PROBLEM 1
Please extract every line in the entries that contains the word "seemed".
PROBLEM 2
Carry on the article about the interfaith student program, beginning right after its final sentence.

EXERCISE TEXT
Following lunch, the students formed into small intermixed groups for joint projects and socialization.
This was done under the guidance of teachers from the three schools, all enthusiastic supporters of the program.
“They see the similarities and the differences between our faiths,” said Barrack Hebrew Academy teacher Stephanie Raphel, “and there are more similarities than differences.”
Jose Santiago, who teaches at Al Aqsa, said, “This is important; Islam is about peace and this is a way to get to people to cross over to others and help them understand others and the differences in cultures.”
But at the end of the day it is what the students themselves got out of the program.
Mishall Khan, in eighth grade at Al-Aqsa, does have friends who are not Muslim, but they never talk about religion. “It is important to reach out to other people” she said, although she could not understand the concept of the Trinity, one God in three persons.
Eliana Pasternak, in eighth grade at Barrack Hebrew Academy, also attended the program last year.
“It is really good,” she said. “I live in a mostly Jewish neighborhood and I didn’t realize that Catholic kids and Muslim kids are so much like me. We have a lot of similarities. This was really interesting.”

PROVIDED RECORDS
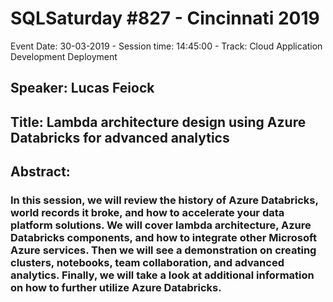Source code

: # SQLSaturday #827 - Cincinnati 2019
Event Date: 30-03-2019 - Session time: 14:45:00 - Track: Cloud Application Development  Deployment
## Speaker: Lucas Feiock
## Title: Lambda architecture design using Azure Databricks for advanced analytics
## Abstract:
### In this session, we will review the history of Azure Databricks, world records it broke, and how to accelerate your data platform solutions. We will cover lambda architecture, Azure Databricks components, and how to integrate other Microsoft Azure services. Then we will see a demonstration on creating clusters, notebooks, team collaboration, and advanced analytics. Finally, we will take a look at additional information on how to further utilize Azure Databricks.
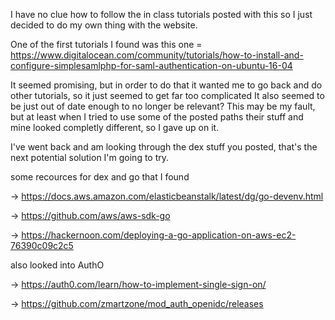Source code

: I have no clue how to follow the in class tutorials posted with this so I just decided to do my own thing with the website.

One of the first tutorials I found was this one =
https://www.digitalocean.com/community/tutorials/how-to-install-and-configure-simplesamlphp-for-saml-authentication-on-ubuntu-16-04

It seemed promising, but in order to do that it wanted me to go back and do other tutorials, so it just seemed to get far too complicated
It also seemed to be just out of date enough to no longer be relevant? This may be my fault, but at least when I tried to use some
of the posted paths their stuff and mine looked completly different, so I gave up on it.

I've went back and am looking through the dex stuff you posted, that's the next potential solution I'm going to try.

some recources for dex and go that I found

-> https://docs.aws.amazon.com/elasticbeanstalk/latest/dg/go-devenv.html

-> https://github.com/aws/aws-sdk-go

-> https://hackernoon.com/deploying-a-go-application-on-aws-ec2-76390c09c2c5


also looked into AuthO

-> https://auth0.com/learn/how-to-implement-single-sign-on/

-> https://github.com/zmartzone/mod_auth_openidc/releases
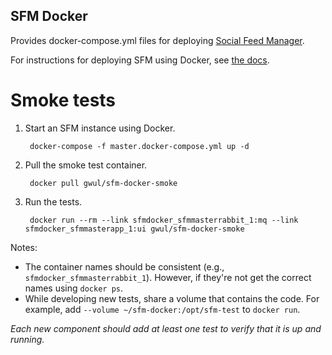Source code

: SFM Docker
----------

Provides docker-compose.yml files for deploying [Social Feed Manager](https://gwu-libraries.github.io/sfm-ui).

For instructions for deploying SFM using Docker, see [the docs](http://sfm.readthedocs.org/en/latest/install.html).

Smoke tests
===========

1. Start an SFM instance using Docker.

        docker-compose -f master.docker-compose.yml up -d

2. Pull the smoke test container.

        docker pull gwul/sfm-docker-smoke
        
3. Run the tests.

        docker run --rm --link sfmdocker_sfmmasterrabbit_1:mq --link sfmdocker_sfmmasterapp_1:ui gwul/sfm-docker-smoke

Notes:

* The container names should be consistent (e.g., `sfmdocker_sfmmasterrabbit_1`).  However, if they're not get the
   correct names using `docker ps`.
* While developing new tests, share a volume that contains the code.  For example, add 
   `--volume ~/sfm-docker:/opt/sfm-test` to `docker run`.
 
*Each new component should add at least one test to verify that it is up and running.*
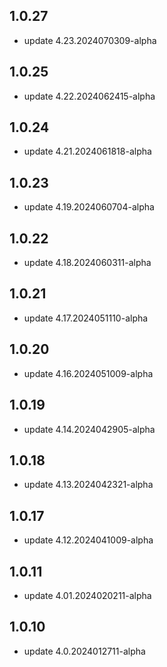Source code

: ## 1.0.27
* update 4.23.2024070309-alpha

## 1.0.25
* update 4.22.2024062415-alpha

## 1.0.24
* update 4.21.2024061818-alpha

## 1.0.23
* update 4.19.2024060704-alpha

## 1.0.22
* update 4.18.2024060311-alpha

## 1.0.21
* update 4.17.2024051110-alpha

## 1.0.20
* update 4.16.2024051009-alpha

## 1.0.19
* update 4.14.2024042905-alpha

## 1.0.18
* update 4.13.2024042321-alpha

## 1.0.17
* update 4.12.2024041009-alpha

## 1.0.11
* update 4.01.2024020211-alpha

## 1.0.10
* update 4.0.2024012711-alpha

WRITTEN RESPONSE 1
It seemed promising, but in order to do that it wanted me to go back and do other tutorials, so it just seemed to get far too complicated
It also seemed to be just out of date enough to no longer be relevant? This may be my fault, but at least when I tried to use some

WRITTEN RESPONSE 2
Brandon Fey in eighth grade at St. Christopher, confessed, “I never met a Jewish person or an Islamic person before. I enjoyed learning about their culture. We went to the Islamic school and we will go to the Jewish school in April.”
The entire programs wouldn’t be possible without the full support of the three schools, and at St. Christopher they certainly have that.
Mary Tremper, St. Christopher’s principal, considers Writers Matter Interfaith Initiative a “real-life education and a great benefit to the students. Our children learn about students from other backgrounds and religions, and they learn to be respectful of other people.”
Maybe that’s the greatest lesson of all.